- [Directive]
Go to the line holding "Удари РФ знеструмили" in the data below. Return it and each line after it through the last, exactly, and skip the pictures.

### Material provided ###

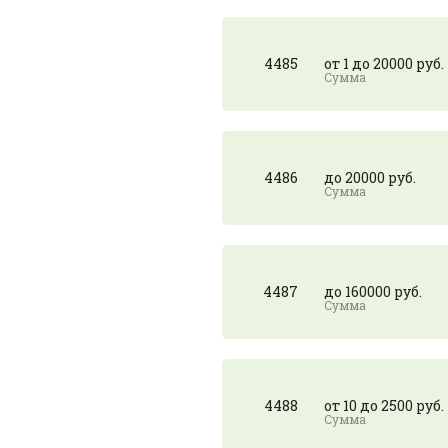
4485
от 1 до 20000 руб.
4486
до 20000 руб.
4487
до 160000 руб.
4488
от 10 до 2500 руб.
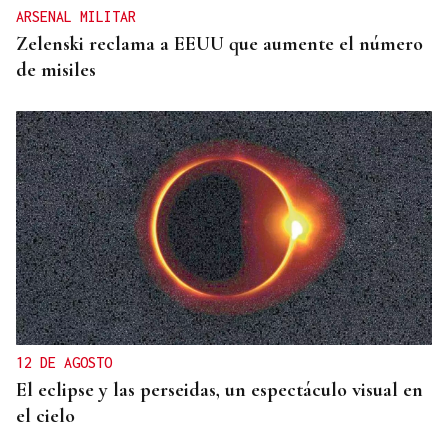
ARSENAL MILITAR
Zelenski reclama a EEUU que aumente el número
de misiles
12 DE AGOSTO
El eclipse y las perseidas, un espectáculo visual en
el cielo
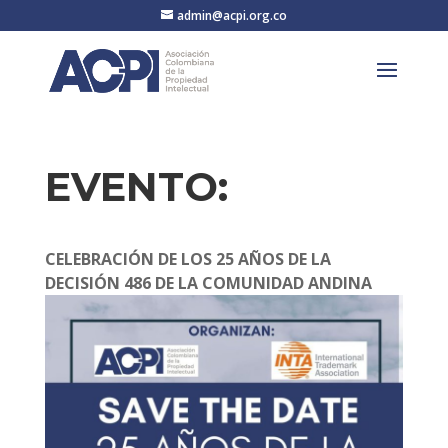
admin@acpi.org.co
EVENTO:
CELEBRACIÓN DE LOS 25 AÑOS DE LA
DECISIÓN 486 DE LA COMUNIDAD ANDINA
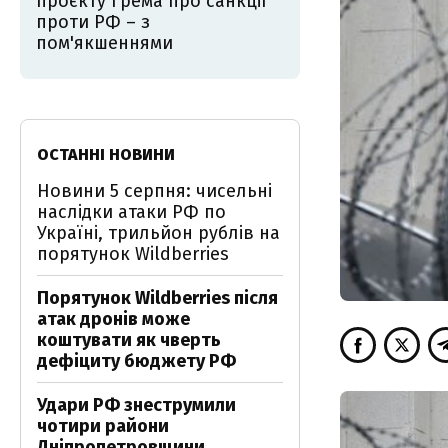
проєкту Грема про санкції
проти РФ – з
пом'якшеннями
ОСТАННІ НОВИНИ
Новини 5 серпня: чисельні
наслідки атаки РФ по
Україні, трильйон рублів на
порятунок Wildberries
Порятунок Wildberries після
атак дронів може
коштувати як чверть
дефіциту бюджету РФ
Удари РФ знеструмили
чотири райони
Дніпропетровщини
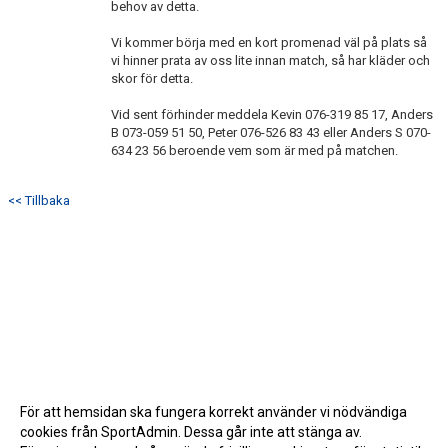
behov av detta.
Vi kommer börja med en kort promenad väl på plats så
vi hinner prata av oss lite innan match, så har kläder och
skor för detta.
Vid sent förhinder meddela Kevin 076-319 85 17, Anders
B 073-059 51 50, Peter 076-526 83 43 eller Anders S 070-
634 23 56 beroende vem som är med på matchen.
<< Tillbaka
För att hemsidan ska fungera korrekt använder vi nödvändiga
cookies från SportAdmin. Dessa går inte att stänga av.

###

- [Written answer]
Удари РФ знеструмили
чотири райони
Дніпропетровщини
behov av detta.
Vi kommer börja med en kort promenad väl på plats så
vi hinner prata av oss lite innan match, så har kläder och
skor för detta.
Vid sent förhinder meddela Kevin 076-319 85 17, Anders
B 073-059 51 50, Peter 076-526 83 43 eller Anders S 070-
634 23 56 beroende vem som är med på matchen.
<< Tillbaka
För att hemsidan ska fungera korrekt använder vi nödvändiga
cookies från SportAdmin. Dessa går inte att stänga av.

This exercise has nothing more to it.